* _INSTRUCTIONS FOR THE TASK_: Transcribe, with complete accuracy, all of the entries below except for the pictures.
________________
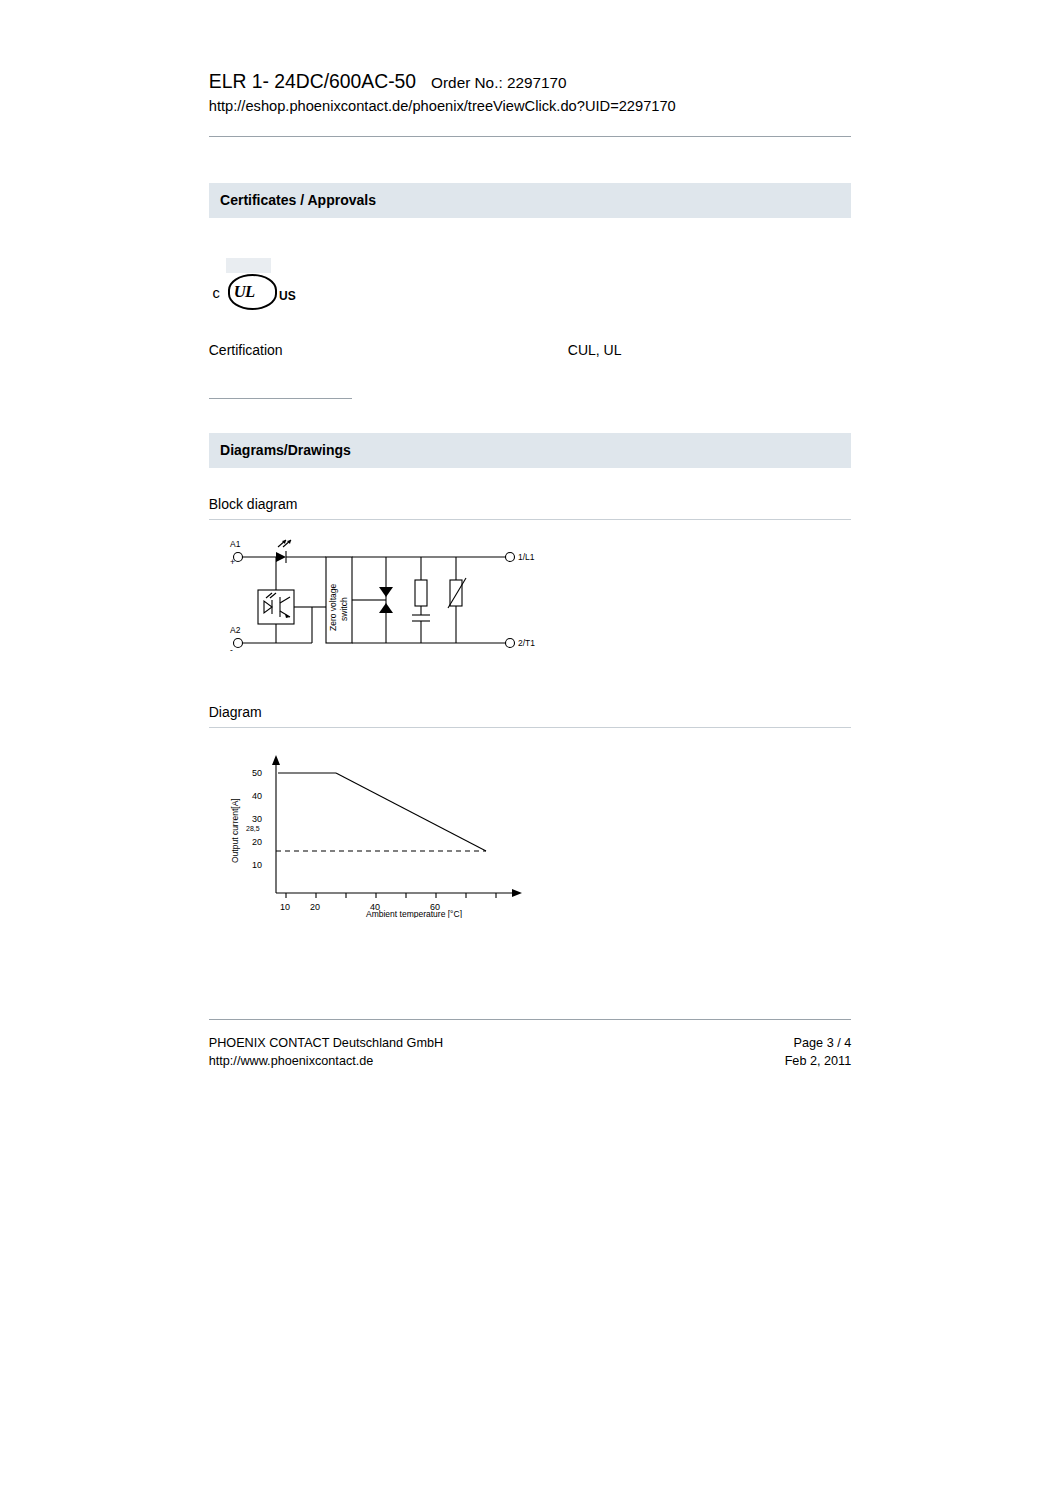ELR 1- 24DC/600AC-50 Order No.: 2297170
http://eshop.phoenixcontact.de/phoenix/treeViewClick.do?UID=2297170
Certificates / Approvals
c UL US
Certification
CUL, UL
Diagrams/Drawings
Block diagram
A1 + A2 - 1/L1 2/T1 Zero voltage switch
Diagram
50 40 30 28,5 20 10 10 20 40 60 Ambient temperature [°C] Output current[A]
PHOENIX CONTACT Deutschland GmbH
http://www.phoenixcontact.de
Page 3 / 4
Feb 2, 2011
________________
* _WORKED SOLUTION_:
ELR 1- 24DC/600AC-50 Order No.: 2297170
http://eshop.phoenixcontact.de/phoenix/treeViewClick.do?UID=2297170
Certificates / Approvals
c UL US
Certification
CUL, UL
Diagrams/Drawings
Block diagram
A1 + A2 - 1/L1 2/T1 Zero voltage switch
Diagram
50 40 30 28,5 20 10 10 20 40 60 Ambient temperature [°C] Output current[A]
PHOENIX CONTACT Deutschland GmbH
http://www.phoenixcontact.de
Page 3 / 4
Feb 2, 2011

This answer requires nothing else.